As Africa locks down, some deliveries of aid threatened

JOHANNESBURG (AP) — More than half of Africa’s 54 countries have closed their land, air and sea borders to fight the spread of the coronavirus, authorities said Friday, but fears are growing that the restrictions are delaying deliveries of critical aid.

African nations have closed airports and locked down some of the continent’s largest cities out of caution, but that compounds the serious problem of shortages of health and other items. The continent now has more than 7,000 confirmed virus cases on top of sprawling crises related to hunger, locusts, conflict and more.

“If the chaos caused by this pandemic is allowed to curtail humanitarian assistance the results will be catastrophic,” the medical charity Doctors Without Borders warned in a statement Friday.

Aid organisations are now in the extraordinary situation of negotiating for humanitarian corridors in peaceful regions after at least 32 countries closed their borders, according to Africa Centers for Disease Control and Prevention data. Some nations have made exceptions for cargo, humanitarian aid or emergency flights.

But at least 21 low-income and middle-income countries, most of them in Africa, are already seeing shortages of vaccines because of border closures or flight disruptions, Gavi, the Vaccine Alliance, said in a statement Friday. The UN children’s agency earlier noted “major disruptions” of vaccine shipments by air, notably to West Africa, as many originate or trans-ship in Europe, and some countries have refused to accept shipments from nations with virus outbreaks.

UN Secretary General Antonio Guterres late Friday called on authorities to enable the provision of aid by “fast-tracking the passage of health and aid workers at borders and in-country“ by seeing them as essential workers, a statement by his spokesman said.

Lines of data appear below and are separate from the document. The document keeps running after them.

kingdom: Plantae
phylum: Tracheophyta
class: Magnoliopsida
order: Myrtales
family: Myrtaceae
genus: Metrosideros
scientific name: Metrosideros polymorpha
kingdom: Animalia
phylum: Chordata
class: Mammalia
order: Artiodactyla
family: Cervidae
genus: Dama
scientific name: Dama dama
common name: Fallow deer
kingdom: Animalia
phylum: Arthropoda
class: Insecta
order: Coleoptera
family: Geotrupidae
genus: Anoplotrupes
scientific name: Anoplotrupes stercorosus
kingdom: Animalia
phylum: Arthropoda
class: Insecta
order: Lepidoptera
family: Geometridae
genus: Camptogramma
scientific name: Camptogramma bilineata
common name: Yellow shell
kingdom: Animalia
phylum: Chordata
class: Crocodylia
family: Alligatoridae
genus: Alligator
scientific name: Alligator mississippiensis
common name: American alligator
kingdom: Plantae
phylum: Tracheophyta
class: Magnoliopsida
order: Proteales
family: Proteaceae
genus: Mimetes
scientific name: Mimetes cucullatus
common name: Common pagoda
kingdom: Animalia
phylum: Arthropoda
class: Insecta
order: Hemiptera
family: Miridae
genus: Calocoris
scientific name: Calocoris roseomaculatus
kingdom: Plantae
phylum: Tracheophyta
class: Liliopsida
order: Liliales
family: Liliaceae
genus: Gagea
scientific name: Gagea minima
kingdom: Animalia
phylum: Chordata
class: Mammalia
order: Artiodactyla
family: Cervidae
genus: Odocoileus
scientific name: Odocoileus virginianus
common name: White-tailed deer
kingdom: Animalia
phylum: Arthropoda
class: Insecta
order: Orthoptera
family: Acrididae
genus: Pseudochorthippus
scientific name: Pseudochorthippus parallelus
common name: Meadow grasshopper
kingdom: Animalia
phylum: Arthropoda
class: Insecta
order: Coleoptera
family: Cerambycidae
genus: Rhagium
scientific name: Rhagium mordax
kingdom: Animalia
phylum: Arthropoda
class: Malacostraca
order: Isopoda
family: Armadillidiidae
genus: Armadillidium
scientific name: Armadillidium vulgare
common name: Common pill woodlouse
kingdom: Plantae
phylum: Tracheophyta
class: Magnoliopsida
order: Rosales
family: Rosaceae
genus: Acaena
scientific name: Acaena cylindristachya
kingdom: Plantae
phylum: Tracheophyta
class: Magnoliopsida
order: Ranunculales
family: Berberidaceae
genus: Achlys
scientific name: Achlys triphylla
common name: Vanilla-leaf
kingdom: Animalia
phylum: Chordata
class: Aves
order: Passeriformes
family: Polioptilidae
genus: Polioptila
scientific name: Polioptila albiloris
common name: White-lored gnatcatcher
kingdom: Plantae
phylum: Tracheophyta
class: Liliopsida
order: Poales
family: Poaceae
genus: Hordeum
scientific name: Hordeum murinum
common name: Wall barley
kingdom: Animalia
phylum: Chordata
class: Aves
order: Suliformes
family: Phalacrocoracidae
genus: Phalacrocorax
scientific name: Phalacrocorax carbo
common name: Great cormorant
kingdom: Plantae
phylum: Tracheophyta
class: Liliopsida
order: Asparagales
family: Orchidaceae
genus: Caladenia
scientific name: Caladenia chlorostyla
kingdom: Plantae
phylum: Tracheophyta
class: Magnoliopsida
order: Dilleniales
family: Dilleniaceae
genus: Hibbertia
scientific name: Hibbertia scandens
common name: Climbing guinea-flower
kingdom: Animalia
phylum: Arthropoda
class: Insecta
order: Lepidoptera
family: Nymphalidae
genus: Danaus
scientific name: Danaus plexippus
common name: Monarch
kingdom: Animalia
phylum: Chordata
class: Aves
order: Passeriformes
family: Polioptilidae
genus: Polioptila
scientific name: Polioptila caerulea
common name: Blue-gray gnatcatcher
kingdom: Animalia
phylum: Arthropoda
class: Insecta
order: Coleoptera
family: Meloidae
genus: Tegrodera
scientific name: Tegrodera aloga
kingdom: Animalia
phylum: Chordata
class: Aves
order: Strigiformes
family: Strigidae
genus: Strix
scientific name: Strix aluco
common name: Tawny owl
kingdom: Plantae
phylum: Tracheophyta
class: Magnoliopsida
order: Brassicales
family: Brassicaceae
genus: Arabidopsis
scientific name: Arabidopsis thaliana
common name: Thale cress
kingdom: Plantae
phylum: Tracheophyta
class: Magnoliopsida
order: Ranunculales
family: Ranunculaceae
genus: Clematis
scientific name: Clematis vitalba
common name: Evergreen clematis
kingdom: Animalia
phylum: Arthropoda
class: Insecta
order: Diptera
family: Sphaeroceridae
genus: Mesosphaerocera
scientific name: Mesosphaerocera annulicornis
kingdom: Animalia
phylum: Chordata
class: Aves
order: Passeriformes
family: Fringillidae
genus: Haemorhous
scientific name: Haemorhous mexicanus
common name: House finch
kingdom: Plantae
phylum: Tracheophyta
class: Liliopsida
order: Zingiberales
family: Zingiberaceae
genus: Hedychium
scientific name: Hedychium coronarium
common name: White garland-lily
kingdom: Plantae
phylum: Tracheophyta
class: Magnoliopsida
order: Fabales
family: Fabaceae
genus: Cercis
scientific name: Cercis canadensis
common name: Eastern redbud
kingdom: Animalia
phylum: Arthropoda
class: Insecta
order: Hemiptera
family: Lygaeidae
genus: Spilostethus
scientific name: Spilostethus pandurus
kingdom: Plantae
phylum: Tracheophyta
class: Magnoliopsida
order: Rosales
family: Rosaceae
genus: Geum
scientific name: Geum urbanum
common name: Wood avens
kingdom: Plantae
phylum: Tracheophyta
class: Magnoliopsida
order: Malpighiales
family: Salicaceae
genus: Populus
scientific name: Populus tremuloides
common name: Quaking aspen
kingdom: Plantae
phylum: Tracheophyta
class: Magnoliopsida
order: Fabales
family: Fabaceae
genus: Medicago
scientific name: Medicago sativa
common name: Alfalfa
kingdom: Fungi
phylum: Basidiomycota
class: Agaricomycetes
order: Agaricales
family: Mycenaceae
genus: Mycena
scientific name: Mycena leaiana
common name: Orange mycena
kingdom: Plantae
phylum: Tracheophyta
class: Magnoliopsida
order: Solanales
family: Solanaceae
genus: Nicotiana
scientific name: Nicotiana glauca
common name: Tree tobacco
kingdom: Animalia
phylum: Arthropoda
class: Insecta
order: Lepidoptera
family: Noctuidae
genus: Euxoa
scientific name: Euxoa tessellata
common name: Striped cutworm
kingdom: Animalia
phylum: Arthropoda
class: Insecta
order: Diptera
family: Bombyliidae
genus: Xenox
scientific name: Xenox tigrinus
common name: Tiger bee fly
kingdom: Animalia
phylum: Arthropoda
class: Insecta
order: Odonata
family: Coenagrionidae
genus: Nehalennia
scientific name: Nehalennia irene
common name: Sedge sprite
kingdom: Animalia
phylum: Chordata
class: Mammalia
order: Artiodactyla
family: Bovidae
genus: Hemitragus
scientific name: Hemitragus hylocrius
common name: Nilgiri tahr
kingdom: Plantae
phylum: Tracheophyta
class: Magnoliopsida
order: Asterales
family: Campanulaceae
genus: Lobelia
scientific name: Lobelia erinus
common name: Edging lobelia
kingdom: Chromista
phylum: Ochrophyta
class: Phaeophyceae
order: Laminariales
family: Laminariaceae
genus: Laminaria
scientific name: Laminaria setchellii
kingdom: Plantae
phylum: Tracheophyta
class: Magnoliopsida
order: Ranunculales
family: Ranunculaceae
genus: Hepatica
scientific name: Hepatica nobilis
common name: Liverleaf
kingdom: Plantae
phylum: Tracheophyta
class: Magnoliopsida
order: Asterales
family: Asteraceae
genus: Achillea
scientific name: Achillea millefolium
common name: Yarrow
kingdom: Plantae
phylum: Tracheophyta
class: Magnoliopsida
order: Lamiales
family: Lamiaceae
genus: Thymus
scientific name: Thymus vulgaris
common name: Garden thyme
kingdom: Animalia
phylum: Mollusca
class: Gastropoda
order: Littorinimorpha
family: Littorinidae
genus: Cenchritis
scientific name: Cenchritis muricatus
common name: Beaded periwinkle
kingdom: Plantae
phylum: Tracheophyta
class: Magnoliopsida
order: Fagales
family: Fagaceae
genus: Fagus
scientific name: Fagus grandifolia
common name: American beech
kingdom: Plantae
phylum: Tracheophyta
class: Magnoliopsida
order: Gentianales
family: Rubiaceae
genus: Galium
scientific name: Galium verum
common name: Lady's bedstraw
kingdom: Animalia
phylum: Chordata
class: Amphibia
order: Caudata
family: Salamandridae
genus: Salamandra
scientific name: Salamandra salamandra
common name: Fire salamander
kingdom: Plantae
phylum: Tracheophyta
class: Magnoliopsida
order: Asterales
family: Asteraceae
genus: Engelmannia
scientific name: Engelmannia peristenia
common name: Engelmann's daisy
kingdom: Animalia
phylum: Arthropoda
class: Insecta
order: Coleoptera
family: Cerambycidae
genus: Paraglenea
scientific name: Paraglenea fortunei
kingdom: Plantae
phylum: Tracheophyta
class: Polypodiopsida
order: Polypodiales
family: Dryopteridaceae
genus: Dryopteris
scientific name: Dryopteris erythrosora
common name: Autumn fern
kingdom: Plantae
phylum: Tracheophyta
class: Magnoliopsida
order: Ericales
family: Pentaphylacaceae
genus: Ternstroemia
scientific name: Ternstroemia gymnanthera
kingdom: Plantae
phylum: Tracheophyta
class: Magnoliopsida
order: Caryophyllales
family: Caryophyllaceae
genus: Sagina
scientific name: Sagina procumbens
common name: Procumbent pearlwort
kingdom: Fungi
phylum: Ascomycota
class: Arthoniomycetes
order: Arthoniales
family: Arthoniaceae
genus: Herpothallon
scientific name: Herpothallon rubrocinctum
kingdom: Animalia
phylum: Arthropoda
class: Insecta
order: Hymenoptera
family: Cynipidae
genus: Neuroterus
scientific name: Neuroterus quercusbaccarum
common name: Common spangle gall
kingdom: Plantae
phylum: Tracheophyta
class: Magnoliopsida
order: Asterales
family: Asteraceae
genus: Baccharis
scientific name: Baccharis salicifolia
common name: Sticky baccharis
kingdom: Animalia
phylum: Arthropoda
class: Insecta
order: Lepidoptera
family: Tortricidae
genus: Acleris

It stressed “the need to aid those least able to protect themselves”.

In Kenya, travel restrictions have delayed the delivery of pesticides needed to fight the most devastating locust outbreak some East African countries have seen in 70 years, an official with the UN Food and Agriculture Organization told The Associated Press.

That’s just as a second generation of the desert locusts — 20 times the size of the first wave of billions of insects — prepares to take flight, said Cyril Ferrand, FAO’s resilience team leader for East Africa.

Pesticide ordered weeks ago from Britain and India have been delayed, leaving Kenya with “very little stock” to spray the locusts as the only effective control, he said. With time running out, authorities on Thursday placed an order with a local pesticide producer and, “in theory”, a new supply is expected over the weekend.

Such last-minute scrambling threatens to become common elsewhere.